Cenevre'de iki gün boyunca gazetecilerin güvenliğini tartışan örgütler, gazetecilere karşı saldırıların cezasız bırakılmaması ve gazeteci cinayetlerinin sistematik şekilde araştırılabilmesi dahil, bir dizi acil önlemi içeren bir deklarasyonu benimsediler.
21 Eylül'de açıklanan deklarasyona, Uluslararası Gazeteciler Federasyonu (FIJ), Uluslararası Haber Güvenliği Enstitüsü (International News Safety Institute), Basın Amblem Kampanyası (Press Emblem Campaign), Sınır Tanımayan Gazeteciler (RSF), Impressum (İsviçreli gazeteciler), Association of Exiled Swiss Journalists (AJES), Birleşik Arap Emirlikleri Gazeteci Sendikası, Uluslar arası Af Örgütü, Birleşik Arap Emirlikleri Kızılayı, Cenevre BM Muhabirleri Derneği (ACANU), PEN İsviçre Kulübü, Uluslar arası İnsan Hakları Federasyonu destek verdi.
White : Gazeteci BM Kararlarında unutuluyor
Toplantı dolayısıyla bir açıklama yapan FIJ Genel Sekreteri Aidan White, "Şimdi harekete geçilmesi gerekir ki, hükümetler uluslar arası yasalar karşısında yükümlülüklerini yerine getirsin.
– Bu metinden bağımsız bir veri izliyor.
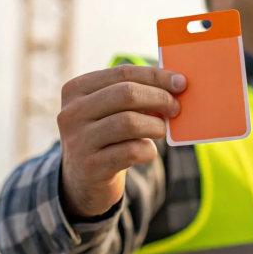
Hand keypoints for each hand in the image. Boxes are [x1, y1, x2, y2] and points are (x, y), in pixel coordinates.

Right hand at [56, 65, 186, 217]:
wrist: (83, 180)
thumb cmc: (106, 136)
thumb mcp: (110, 111)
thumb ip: (134, 95)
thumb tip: (175, 85)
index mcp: (76, 90)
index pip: (122, 73)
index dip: (156, 76)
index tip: (181, 82)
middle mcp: (72, 113)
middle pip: (127, 94)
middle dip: (160, 98)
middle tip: (176, 108)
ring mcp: (79, 140)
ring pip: (129, 122)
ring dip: (155, 125)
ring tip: (160, 130)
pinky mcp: (90, 166)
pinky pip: (131, 151)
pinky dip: (148, 150)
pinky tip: (147, 151)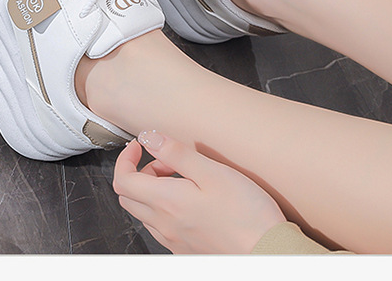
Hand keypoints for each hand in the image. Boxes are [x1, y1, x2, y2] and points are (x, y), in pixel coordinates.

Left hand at [113, 131, 285, 253]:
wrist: (268, 252)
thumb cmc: (246, 213)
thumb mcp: (212, 171)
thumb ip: (176, 153)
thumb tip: (150, 138)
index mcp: (166, 201)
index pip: (122, 180)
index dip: (125, 158)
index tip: (140, 145)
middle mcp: (164, 224)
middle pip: (129, 196)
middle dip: (140, 172)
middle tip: (166, 162)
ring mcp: (173, 240)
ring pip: (143, 212)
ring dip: (152, 191)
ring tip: (182, 179)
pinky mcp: (186, 251)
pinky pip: (160, 228)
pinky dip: (164, 209)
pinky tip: (191, 202)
Gazeteci öldürenlerin yargılandığını görmek istiyoruz" dedi.
White, "Bir araya geldiğimiz dünyanın çeşitli bölgelerinden meslektaşlarımız, örgütleri ve grupları ile, stratejik konularda işbirliğimizi geliştirmemizi sağlayacak çok önemli bir anlaşmaya vardık" diye konuştu.
Kızılhaç veya Kızılay'ın kullandığının benzeri bir amblemin gazeteciler için kullanılmasını isteyen çeşitli grupların kurduğu Basın Amblemi Kampanyası adlı kuruluşun organize ettiği toplantı, hem gazeteci güvenliğinin hem de gazetecilere özel bir amblemin kullanılmasının ihtiyaç dahilinde olup olmadığının bir kez daha sorgulanmasını sağladı.
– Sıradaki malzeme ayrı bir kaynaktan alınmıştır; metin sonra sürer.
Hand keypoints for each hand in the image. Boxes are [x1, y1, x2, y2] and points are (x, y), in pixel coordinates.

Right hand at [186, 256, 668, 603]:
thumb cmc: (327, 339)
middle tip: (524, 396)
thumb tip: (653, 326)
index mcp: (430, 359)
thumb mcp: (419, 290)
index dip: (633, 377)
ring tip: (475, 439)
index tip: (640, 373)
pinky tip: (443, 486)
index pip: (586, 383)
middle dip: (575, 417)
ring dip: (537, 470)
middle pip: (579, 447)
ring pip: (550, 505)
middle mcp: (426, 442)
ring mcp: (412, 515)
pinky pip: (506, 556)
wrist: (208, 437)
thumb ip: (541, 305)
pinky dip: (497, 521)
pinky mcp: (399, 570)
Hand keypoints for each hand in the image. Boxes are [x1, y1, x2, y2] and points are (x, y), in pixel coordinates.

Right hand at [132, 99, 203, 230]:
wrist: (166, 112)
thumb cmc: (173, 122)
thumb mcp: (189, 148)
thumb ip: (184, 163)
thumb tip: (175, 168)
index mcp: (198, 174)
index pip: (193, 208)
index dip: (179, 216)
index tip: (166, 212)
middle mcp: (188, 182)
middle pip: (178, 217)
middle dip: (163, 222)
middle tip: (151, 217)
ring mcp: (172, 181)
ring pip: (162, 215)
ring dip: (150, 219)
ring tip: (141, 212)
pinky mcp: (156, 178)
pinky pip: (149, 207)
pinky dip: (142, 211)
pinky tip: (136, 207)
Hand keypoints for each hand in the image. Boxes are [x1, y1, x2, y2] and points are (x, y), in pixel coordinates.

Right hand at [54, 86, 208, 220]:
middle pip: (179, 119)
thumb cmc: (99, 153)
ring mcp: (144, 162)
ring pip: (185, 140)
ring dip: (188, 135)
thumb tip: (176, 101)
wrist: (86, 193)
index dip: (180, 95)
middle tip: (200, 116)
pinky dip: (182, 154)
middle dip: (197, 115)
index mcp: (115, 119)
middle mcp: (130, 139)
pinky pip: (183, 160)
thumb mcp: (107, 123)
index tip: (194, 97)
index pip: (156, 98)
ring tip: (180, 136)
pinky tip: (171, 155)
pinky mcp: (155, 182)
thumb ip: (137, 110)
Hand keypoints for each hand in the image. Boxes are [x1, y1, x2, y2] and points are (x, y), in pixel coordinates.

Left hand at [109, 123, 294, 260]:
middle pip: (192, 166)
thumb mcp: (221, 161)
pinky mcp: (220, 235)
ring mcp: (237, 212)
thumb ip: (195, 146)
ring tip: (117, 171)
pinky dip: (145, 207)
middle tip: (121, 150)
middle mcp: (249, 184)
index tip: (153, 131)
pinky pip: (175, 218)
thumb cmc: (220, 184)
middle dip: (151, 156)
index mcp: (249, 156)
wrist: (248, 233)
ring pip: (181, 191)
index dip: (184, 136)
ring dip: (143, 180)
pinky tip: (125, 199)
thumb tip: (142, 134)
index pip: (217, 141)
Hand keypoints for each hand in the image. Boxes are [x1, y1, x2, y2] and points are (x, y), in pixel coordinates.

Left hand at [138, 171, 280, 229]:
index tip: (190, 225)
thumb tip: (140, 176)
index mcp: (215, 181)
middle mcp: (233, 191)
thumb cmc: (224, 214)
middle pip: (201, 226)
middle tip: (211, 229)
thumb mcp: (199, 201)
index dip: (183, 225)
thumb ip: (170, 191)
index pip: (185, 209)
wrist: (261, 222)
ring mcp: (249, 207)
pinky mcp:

Toplantıya katılan gazeteciler, mevcut uluslar arası yasalarının basını koruyan hükümler taşıdığı ancak demokratik olanların da aralarında bulunduğu birçok ülkenin bu yasaları inkar ettiği konusunda hemfikir olduklarını açıkladılar.
1502 Sayılı Birleşmiş Milletler (BM) Kararına atıf yapan FİJ Genel Sekreteri White, "Çatışmalarda sivillerin durumunu ele aldıklarında uluslar arası toplum, gazetecileri bazen hatırlamıyor bile" diyerek tepki gösterdi.
Deklarasyondaki hedefler
"Tehlike altındaki gazeteci ve medya güvenliğinin geliştirilmesine dair Eylemlere ilişkin Cenevre Deklarasyonu"na imza atan örgütler, görev sırasında gazetecilerin sürekli tehdit, kaçırma, saldırı ve öldürme gibi uygulamalarla karşılaştığını bildirerek, şu acil hedefleri ortaya koydu :
* Gazetecilerin çatışma bölgelerinde karşılaştıkları tehlikelerin azaltılmasına yönelik acil eylemler başlatmak.
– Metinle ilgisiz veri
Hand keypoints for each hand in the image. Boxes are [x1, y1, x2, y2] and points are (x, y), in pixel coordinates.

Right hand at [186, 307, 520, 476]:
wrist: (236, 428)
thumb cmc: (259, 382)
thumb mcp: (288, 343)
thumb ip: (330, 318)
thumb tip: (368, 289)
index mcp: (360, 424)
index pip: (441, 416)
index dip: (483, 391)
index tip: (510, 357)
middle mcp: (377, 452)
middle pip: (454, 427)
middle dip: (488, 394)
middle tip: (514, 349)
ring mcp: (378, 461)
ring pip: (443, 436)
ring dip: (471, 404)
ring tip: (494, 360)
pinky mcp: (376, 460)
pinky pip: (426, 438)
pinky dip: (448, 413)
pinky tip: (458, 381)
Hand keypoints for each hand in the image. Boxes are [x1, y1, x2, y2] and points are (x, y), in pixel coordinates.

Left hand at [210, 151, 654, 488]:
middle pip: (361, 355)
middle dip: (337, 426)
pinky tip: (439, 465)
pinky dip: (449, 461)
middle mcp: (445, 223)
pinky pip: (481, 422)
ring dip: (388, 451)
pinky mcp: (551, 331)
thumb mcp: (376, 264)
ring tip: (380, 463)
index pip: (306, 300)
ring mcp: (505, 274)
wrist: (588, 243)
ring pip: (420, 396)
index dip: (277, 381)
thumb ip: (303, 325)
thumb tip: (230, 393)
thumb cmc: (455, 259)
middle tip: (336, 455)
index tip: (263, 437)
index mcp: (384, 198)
* Gazeteci haklarına saldıranların cezasız bırakılmasına karşılık hükümetlere, ulusal ve uluslar arası yükümlülüklerini hatırlatmak için yapılan talepleri yinelemek.
* Şüpheli veya açıklanmayan gazeteci ölümleri veya kaybedilmeleri konusunda bağımsız, şeffaf ve geniş çaplı araştırmalar yapmak.
* Gazeteci cinayeti risklerini azaltmak için yapılan girişimlerde gazeteciler, medya örgütleri, sivil toplum kuruluşları, uluslar arası örgütler, askeri ve güvenlik güçleri, devlet birimleri vb. çevrelerle diyalogun geliştirilmesi.
Toplantıda, gelecek süreçte, tehlike durumlarında gazetecilere yönelik koruma aşamaları ile ilgili hukuki, mesleki ve pratik konularda bir rapor hazırlanması ve bunun için de bir Uzmanlar Kurulu oluşturması için Uluslar arası Haber Güvenliği Enstitüsü'ne ("International News Safety Institute") görev verilmesi benimsendi.(EÖ/EÜ)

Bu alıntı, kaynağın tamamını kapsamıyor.